Tuesday, 17 July 2012

Beautiful Borneo: Baku National Park

Borneo at Baku National Park as the sun sets.

Accommodation: Bako National Park on the island of Borneo, is in Sarawak, a state in East Malaysia. There were three types of accommodation available, had I been on my usual carefree, a dorm (RM15.90 per bed) would have sufficed. Alas, I took the slightly more expensive 'Lodge' option for RM53. As of July 2012: Adult single-entry to the park: RM20 Child/Senior single-entry: RM7. All of this can be arranged at the tourist office in Kuching.

Places to see: Well, it's the Borneo rain forest and jungle so rather self-explanatory. Not being the most athletic of people, I chose one of the lesser labour intensive treks. There are various options thankfully, depending on your level of fitness. I took the 45 minute Bukit Gondol trail which leads you to the highest point of the park. And not ending my hiking journey just there, I also took the 2 1/2 hour Tajor trek to see some beautiful waterfalls.

Nothing beats a night trek, or just a swim in the beach under the twilight moon though. Food and drink is pretty expensive there, so bring some supplies. And for god's sake, take adequate footwear and water for the hikes!

Getting to and from Bako National Park: From Kuching, take a taxi or Petra Jaya Bus No. 6 (RM1.50) to Kampung Bako (Bako Village). The journey takes approximately 45 minutes. Boats can be chartered (RM40 each way) at the National Parks Boat Ticketing Counter next to the jetty for the 30-minute boat ride to the Park HQ whilst registering your arrival at the Park Arrival Booth. The last bus back to Kuching leaves Kampung Bako at 5pm.

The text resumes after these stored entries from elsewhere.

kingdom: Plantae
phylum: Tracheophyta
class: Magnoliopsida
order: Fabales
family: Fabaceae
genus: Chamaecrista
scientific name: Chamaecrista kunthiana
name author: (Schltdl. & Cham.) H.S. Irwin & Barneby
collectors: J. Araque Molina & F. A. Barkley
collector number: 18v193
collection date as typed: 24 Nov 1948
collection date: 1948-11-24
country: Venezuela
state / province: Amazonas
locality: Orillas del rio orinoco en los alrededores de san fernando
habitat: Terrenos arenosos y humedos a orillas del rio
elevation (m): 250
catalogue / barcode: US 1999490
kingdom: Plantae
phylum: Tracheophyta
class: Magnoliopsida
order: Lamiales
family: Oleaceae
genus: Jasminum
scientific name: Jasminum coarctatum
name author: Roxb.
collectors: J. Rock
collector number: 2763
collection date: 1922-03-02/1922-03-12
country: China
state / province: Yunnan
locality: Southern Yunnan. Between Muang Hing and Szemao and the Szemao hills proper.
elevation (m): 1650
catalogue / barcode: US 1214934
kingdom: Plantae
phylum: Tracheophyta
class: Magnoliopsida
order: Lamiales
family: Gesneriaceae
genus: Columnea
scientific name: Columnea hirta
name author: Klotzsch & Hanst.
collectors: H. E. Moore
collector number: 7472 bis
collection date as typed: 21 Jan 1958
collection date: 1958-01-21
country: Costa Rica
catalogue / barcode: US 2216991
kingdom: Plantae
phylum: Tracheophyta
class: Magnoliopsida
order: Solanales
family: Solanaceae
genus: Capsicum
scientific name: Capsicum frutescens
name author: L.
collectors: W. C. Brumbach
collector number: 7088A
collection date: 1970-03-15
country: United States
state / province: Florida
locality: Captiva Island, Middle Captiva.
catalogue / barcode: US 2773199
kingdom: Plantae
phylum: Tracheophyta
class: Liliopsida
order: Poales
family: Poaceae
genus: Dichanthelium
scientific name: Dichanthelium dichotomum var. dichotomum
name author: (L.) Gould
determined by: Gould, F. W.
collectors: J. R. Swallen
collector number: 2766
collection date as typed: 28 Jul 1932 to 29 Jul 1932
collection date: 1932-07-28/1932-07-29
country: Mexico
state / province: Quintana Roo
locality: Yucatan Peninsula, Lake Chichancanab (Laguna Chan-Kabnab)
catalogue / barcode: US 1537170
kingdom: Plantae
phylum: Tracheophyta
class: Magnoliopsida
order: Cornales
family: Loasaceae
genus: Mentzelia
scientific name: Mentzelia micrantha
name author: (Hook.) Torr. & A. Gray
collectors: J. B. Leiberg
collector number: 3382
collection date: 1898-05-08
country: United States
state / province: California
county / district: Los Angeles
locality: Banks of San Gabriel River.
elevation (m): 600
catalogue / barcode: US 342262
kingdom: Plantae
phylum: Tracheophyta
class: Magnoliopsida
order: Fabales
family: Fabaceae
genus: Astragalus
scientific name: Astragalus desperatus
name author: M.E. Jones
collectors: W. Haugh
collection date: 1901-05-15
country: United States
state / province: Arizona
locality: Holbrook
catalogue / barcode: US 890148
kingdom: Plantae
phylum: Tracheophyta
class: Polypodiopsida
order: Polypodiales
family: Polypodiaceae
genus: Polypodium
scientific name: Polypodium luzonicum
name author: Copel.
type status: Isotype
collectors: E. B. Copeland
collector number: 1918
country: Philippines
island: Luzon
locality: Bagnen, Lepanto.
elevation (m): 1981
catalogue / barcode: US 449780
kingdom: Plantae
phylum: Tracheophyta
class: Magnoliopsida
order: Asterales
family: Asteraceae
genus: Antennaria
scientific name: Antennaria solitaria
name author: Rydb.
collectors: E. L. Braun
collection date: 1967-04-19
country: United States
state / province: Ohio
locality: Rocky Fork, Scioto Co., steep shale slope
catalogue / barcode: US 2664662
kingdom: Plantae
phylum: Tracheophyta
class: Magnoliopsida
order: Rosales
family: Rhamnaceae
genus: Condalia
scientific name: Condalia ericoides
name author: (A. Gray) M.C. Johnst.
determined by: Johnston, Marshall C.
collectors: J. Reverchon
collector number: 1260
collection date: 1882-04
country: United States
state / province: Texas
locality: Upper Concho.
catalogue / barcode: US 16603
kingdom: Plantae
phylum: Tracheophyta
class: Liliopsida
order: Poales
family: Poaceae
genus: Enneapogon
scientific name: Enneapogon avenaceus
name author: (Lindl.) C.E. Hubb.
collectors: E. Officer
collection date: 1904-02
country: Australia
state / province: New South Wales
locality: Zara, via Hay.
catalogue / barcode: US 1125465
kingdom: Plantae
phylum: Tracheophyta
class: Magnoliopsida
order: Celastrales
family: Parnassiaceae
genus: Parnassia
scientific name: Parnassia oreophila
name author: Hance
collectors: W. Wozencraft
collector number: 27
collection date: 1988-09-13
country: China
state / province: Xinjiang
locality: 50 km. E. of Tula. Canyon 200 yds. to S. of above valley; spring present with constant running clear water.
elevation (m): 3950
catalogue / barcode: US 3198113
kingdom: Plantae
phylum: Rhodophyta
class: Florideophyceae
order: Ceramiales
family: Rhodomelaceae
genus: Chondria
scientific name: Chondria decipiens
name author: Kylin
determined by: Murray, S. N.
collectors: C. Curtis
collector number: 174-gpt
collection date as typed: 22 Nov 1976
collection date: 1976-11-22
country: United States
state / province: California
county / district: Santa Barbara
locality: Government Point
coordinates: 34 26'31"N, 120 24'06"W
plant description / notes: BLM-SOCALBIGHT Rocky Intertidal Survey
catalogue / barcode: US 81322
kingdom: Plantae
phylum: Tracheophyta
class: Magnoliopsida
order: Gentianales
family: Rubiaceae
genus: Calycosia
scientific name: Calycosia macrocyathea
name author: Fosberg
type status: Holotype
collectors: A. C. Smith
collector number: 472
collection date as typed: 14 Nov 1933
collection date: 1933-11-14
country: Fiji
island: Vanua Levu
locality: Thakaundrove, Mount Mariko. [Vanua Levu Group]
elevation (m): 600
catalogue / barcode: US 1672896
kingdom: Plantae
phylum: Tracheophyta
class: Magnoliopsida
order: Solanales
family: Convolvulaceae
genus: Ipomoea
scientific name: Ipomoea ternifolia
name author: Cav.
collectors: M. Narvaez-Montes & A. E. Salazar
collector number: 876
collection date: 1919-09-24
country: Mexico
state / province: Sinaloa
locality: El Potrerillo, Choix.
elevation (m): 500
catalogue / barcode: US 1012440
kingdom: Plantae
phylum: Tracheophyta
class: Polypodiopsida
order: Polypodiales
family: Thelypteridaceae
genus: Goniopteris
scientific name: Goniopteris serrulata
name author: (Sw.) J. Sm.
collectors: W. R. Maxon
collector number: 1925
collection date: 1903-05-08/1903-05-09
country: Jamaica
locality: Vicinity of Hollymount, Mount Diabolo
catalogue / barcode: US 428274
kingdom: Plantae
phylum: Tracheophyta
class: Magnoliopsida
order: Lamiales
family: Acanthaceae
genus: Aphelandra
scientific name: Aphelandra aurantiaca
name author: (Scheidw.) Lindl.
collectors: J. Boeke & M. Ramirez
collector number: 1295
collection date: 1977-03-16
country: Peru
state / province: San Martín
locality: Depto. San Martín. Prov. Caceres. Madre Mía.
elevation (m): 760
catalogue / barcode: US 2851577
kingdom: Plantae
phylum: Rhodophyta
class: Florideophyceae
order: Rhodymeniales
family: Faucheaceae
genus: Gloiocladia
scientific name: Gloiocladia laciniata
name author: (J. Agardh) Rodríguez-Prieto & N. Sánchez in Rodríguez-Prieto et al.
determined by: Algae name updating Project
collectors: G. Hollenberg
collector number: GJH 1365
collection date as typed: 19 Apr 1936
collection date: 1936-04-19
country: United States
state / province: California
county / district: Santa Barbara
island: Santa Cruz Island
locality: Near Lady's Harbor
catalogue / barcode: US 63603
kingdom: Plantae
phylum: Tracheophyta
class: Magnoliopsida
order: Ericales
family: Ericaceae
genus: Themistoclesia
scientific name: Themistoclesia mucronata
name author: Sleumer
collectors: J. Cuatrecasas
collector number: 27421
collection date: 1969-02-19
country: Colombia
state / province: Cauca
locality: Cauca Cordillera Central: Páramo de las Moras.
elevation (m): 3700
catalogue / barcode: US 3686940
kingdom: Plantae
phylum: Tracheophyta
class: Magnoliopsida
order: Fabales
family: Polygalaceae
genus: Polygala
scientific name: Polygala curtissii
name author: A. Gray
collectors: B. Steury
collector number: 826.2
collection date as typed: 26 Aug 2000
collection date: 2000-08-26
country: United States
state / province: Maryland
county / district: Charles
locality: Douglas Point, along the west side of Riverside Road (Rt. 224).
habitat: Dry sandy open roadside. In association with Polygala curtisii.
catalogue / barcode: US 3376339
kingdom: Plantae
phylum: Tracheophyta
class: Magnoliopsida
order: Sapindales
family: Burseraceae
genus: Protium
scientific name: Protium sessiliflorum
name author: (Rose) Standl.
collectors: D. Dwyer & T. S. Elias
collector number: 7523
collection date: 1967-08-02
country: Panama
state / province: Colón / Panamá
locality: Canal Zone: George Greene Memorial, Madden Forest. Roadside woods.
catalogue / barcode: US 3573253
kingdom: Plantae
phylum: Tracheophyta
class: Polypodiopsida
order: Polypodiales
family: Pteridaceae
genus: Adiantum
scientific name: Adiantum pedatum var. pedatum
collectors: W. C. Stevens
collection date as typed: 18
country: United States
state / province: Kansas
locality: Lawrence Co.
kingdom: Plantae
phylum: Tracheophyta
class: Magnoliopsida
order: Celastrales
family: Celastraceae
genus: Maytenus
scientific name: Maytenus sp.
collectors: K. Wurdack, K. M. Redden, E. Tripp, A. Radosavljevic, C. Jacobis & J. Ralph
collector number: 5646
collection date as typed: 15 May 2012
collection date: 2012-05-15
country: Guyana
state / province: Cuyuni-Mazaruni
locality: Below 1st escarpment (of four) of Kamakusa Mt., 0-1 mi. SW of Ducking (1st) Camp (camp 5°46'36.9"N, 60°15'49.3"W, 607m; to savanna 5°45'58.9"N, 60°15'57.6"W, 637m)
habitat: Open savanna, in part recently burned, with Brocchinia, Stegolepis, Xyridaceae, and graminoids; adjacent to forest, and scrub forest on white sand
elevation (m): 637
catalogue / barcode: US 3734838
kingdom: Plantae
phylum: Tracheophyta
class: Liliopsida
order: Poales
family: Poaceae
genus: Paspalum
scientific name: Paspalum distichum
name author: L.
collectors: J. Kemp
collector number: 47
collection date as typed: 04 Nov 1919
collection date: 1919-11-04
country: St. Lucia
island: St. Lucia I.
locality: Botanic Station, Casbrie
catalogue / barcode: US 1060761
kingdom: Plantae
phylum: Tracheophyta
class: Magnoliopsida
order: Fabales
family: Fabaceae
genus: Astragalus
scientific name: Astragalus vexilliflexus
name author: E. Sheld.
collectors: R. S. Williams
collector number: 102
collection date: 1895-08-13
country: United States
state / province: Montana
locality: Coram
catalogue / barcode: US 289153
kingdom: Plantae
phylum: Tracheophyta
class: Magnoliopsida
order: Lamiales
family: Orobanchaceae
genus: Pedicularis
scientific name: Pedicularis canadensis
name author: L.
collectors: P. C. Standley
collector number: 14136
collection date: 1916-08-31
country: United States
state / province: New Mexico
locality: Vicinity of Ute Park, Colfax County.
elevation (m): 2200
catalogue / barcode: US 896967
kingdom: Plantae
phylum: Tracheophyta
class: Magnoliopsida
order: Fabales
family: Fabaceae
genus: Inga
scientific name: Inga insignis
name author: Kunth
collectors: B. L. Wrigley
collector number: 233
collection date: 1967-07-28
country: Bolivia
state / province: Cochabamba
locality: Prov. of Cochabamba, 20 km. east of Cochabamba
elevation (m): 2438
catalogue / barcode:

Transport: Apart from the boats to and from the park, unfortunately the only transport is your own two feet and well-built calve muscles.

Well, my memory is getting a little rusty these days, but it all started in a Petra bus heading towards the National Park headquarters. On the hour, every hour, and thankfully we were in time for the morning bus. After a casual 45 minutes, we arrived at the said destination, paid for our boat, twiddled our thumbs and hopped onto a motorised boat.

On arrival, we were greeted by an enormous monkey... head. And I don't mean a decapitated one, but one that seemed to be neatly carved out of the side of a cliff, resembling Mr King Kong himself. It was assurance that we were definitely in the right place - Borneo, the land of the amazing monkeys.

And it wasn't just lush, green hilltops and canopies looming above, it was golden shores, rain forest trees and a wild 'bearded boar' enticing us to the island of tropical breezes. This porky scared the living daylights out of me in the night however.

So without further delay, we checked into our beautiful rain forest lodge. And it is exactly what it is on the tin. Okay, don't expect running hot water and all those luxuries, but it was enough to get us by for 3 days. Besides the sea next door had enough water to bathe in and it wasn't yellow unlike the indoor plumbing.

As per usual, being a 'carefree' backpacker meant I had carelessly forgot to bring adequate footwear. So what should have been a relatively difficult hike, became a precarious one.

Past the handy man-made bridges came a network of tree roots and vines, webbed all across the side of a hill. Climbing in flip flops results in a lot of blisters, blood spots and bruised egos. So the prospect of five hours of this was a seriously worrying thought. After the first hurdle came straight but muddy plains and eventually more vines, so many a pause was taken during this trip.

At the end of long tunnel came a beautiful waterfall, which was perfect after drinking and sweating profusely, so drowning my puffy, red self in the blue waters was heaven. It was the walk back in the sunset that captured Borneo in all its glory. The sun beamed over the island, as if it was proud of its creation.

After a quick wash, nap and snack, a walk on the beach seemed like the apt thing to do. Miniature crabs moved sideways along the sand, leaving behind tiny holes. Some time passed, and everything on the horizon disappeared, leaving only a moonlight shimmer across the water. I was ready for a midnight splash, but definitely no more hikes. Especially since that creepy pig made another appearance that night, with his low grunts and beady eyes.

The next morning, I climbed to the highest point of the park. The vista was pretty spectacular, and thankfully there was a light spray making the walk a little more easier to manage.
And we couldn't leave the island without visiting its famous and endangered Proboscis monkeys. Its elongated nose is a sight worth waiting for. Apparently there's only around 150 left, hence I definitely wanted to see Borneo's indigenous species. Lucky for us, we spotted a whole family!
On the other hand, the cheeky macaques were all over the place, stealing food and the limelight. And then it was over, and I wanted to immediately return. Natural wonders such as Borneo are memories that are firmly ingrained into my psyche.